顧客と永く良好な関係を築くために、事前期待を捉えて応えるだけでなく、それをマネジメントするという考え方があります。

 事前期待はすぐに膨らんでしまう

 事前期待を捉えてそれに応えましょう。そう言われると、キレイゴトだなと思いたくなってしまう方も多いのではないでしょうか。その原因は、事前期待に厄介な特徴があるからです。

 例えば、営業マンが顧客に「なんでもやります!」と大風呂敷を広げてしまう。すると顧客の事前期待が過剰に膨らみ、サービス提供をどんなに頑張っても、なかなか満足していただけない。こういう苦い経験をしている企業がたくさんあります。むやみに事前期待を膨らませるのは得策ではないのです。
 

 顧客との付き合いが長くなると、こんなこともあります。昔とても喜んでくれていたことが、いつしか「当たり前」になってしまった。良いサービスを提供するほどに、顧客の事前期待が膨らんできた証拠です。サービスレベルを維持しているだけでは、いつしか顧客の事前期待が大きくなって、「以前はよかったのに・・・」と言われてしまいます。サービスレベルを高め続けることは大切ですが、それだけでは膨らむ事前期待とイタチごっこです。

 そこで注目されているのが、事前期待のマネジメントです。

 高まりすぎた事前期待は妥当な水準に

 事前期待のマネジメントは、なんだか難しそうに聞こえるかもしれませんが、実は日常の中に事例がたくさんあります。

 たとえば人気テーマパークでは、アトラクションの待ち時間を表示することで、待ちに対する事前期待を上手にマネジメントしています。「120分待ち」と、待ち時間が分かることで、待てる顧客は納得して並び、そんなに待てない顧客は他のアトラクションを選択できる。こうして待ちでのイライラを抑制しています。最近ではこれを応用して、外食店などでお昼時に待ち時間を表示するところが増えています。

 先ほどの営業の例ではどうでしょう。

 営業サイドとして、受注のために風呂敷を広げなければ、検討の土俵に乗れないという事情はよく分かります。そこで上手な営業は受注が見えてくると、一度広げた風呂敷を上手にたたんで、事前期待がむやみに膨らまないように工夫をしてから、受注するようにしています。

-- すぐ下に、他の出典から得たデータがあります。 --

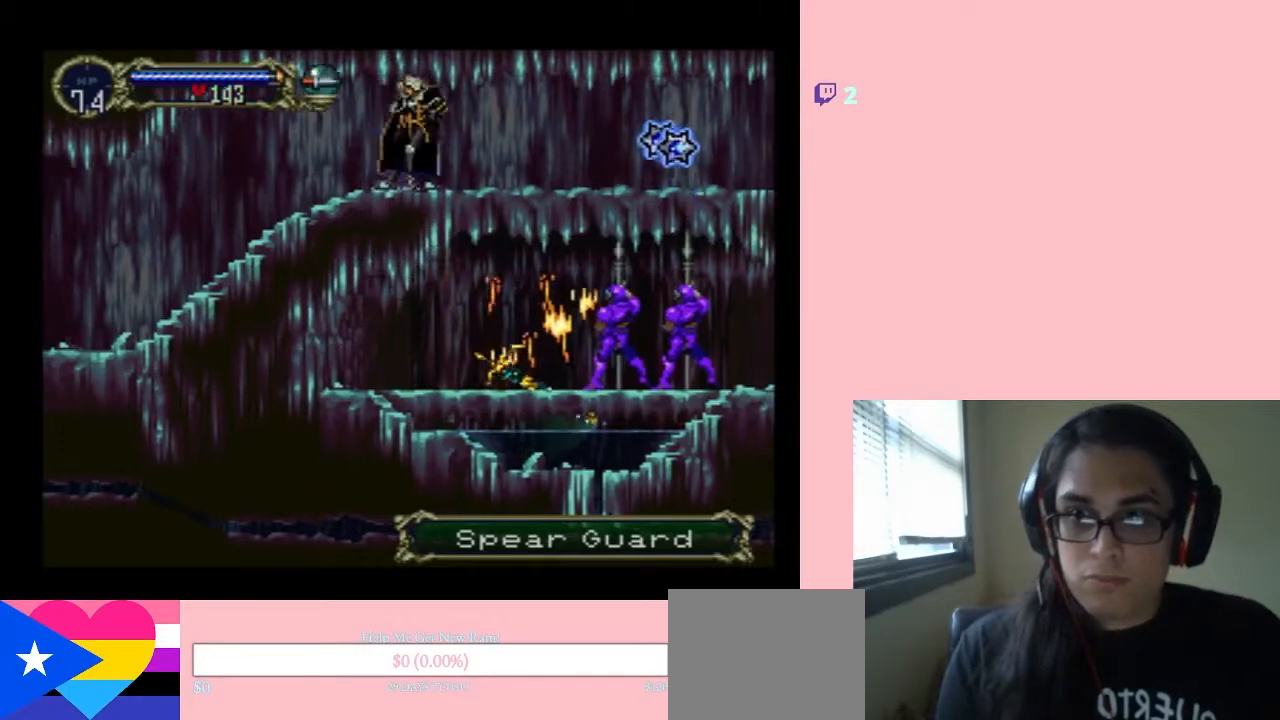
{"buttons": [], "left_stick": "center", "right_stick": "center", "events": [[33, "DPAD_RIGHT", "up"]]}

 このように事前期待のマネジメントは、日常業務の工夫の中にたくさん見つけられます。それを見つけてリスト化するだけでも、多くの気付きが得られるはずです。

 冷ますだけが事前期待のマネジメントではない

 事前期待のマネジメントは「高まりすぎた事前期待を妥当な水準に冷ます」が王道です。しかし実際は、事前期待のマネジメントには様々な方向があります。

 サービスの立ち上げの時期は「過小な事前期待を膨らませる」、一人勝ちを目指してあえて「事前期待をどんどん膨らませる」、期待されても応えられないことは寝た子は起こさないように「過小な事前期待をそっとしておく」など。

 いずれにしても、期待を捉えて応えるだけではなく、顧客と永く良好な関係を築くために、事前期待をマネジメントするという考え方があるのだと心得ておけると良いと思います。